I was just reading up on it … https://www.irs.gov/individuals/education-credits-questions-and-answers

" For the AOTC but not the LLC, qualified tuition and related expenses include amounts paid for books, supplies and equipment needed for a course of study. You do not have to buy the materials from the eligible educational institution. Add amounts paid for these materials to Form 8863 to your other adjusted qualified education expenses. The total of all qualified tuition and related expenses for calculating the AOTC cannot exceed $4,000 and as explained in Q&A 3, the maximum allowable credit is $2,500. See Qualified Education Expense for more information."

So it looks like up to $2500 max can be claimed - the first $2000 and the 25% of the next $2000 provided you fall into the agi limits (married filing join < $180000) … but room and board are not eligible expenses. So I guess the real question is - are his loans/parents portion applied to the balance of his tuition or toward room and board. I know his school issued scholarships go towards tuition. Do the external ones go towards room/board or tuition first? Looks like just have to wait for a 1098-T to show up and also keep careful documentation of book expenses and then see how it works out on taxes (in other words don’t count on it, but it may be there)???

Found this :
A5. In general, qualified tuition and related expenses for the education tax credits include tuition and required fees for the enrollment or attendance at eligible post-secondary educational institutions (including colleges, universities and trade schools). The expenses paid during the tax year must be for: an academic period that begins in the same tax year or an academic period that begins in the first three months of the following tax year.

The following expenses do not qualify for the AOTC or the LLC:
•Room and board
•Transportation
•Insurance
•Medical expenses
•Student fees, unless required as a condition of enrollment or attendance
•Same expenses paid with tax-free educational assistance
•Same expenses used for any other tax deduction, credit or educational benefit

here https://www.irs.gov/individuals/education-credits-questions-and-answers

I really appreciate the help … I’ll be experienced and answering questions by the time kid #2 gets there in a few years!

D has a scholarship that specifically covers tuition. Not all do, it depends.

But we can still claim books and fees for the AOTC, which is still about $1500.

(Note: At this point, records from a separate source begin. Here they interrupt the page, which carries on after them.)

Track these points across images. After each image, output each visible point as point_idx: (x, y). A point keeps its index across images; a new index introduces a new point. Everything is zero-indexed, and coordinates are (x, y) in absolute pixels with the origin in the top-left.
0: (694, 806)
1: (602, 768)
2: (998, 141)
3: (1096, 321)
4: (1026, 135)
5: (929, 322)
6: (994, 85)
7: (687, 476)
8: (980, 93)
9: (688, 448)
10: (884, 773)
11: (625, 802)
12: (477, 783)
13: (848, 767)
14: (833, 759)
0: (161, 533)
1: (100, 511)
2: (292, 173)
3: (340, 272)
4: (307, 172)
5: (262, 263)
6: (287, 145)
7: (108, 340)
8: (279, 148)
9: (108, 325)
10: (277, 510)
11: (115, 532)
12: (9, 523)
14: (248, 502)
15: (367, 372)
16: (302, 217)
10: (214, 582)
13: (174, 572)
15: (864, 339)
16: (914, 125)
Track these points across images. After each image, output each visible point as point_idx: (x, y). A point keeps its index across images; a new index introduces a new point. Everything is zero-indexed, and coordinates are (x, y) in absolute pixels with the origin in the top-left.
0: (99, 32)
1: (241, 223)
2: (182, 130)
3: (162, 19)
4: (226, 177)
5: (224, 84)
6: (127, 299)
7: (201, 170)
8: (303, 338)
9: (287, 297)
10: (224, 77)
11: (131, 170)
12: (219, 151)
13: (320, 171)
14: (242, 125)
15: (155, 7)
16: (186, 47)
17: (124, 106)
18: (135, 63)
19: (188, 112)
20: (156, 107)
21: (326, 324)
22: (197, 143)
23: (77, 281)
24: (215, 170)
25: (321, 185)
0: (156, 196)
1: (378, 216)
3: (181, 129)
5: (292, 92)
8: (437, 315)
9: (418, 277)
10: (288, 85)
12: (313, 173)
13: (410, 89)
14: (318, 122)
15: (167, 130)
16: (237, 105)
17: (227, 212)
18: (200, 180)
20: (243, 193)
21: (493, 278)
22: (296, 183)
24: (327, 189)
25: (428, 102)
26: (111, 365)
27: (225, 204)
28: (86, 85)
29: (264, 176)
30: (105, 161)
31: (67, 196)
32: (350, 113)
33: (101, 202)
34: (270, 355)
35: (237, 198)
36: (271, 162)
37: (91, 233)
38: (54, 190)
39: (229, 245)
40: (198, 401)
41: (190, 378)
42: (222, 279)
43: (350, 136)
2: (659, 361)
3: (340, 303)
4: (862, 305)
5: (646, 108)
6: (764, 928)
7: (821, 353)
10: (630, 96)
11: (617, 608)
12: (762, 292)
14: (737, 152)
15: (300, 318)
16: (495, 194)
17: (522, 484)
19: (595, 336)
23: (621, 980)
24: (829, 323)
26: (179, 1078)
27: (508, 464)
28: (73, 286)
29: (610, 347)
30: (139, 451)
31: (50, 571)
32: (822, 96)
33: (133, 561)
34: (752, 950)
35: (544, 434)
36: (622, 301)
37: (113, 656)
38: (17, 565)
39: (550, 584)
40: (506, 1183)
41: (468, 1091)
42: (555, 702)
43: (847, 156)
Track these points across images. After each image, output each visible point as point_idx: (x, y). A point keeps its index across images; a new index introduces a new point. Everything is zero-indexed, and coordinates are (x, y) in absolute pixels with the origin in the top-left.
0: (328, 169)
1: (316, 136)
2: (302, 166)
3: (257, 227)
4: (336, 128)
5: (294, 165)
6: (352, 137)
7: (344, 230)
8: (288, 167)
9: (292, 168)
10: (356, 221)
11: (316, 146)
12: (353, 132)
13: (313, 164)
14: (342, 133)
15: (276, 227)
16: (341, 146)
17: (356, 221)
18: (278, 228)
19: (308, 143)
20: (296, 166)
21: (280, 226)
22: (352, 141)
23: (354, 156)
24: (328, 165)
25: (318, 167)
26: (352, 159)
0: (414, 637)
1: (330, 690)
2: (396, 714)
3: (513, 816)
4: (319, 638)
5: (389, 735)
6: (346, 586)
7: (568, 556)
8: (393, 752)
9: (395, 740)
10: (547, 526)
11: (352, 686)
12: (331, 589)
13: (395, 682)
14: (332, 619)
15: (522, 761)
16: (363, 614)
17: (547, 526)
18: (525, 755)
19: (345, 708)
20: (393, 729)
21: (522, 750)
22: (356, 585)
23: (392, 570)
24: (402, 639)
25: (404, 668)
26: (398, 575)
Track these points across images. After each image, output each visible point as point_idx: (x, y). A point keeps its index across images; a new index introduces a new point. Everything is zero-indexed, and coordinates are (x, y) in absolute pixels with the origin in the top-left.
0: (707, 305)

And then D reports any grants and scholarships that cover room and board, as part of her taxable income on her tax return.

I agree, you will be a pro soon. I know a lot more about this now than I did 2 years ago…

Once my D had her room assignment for freshman year, we knew how much room and meal plan was, also the mandatory student and course fees posted on her account. We knew what aid was applied (they divided outside scholarships between the two semesters).

You can then see the direct costs from the college, minus scholarships, grants and loans, minus what your son can pay from summer earnings. The rest should be what you pay, divided by however many installments.

The first installment might be due before the bill comes out, so you might have to estimate. Maybe the college will recalculate the payment amount once all final charges and credits are known.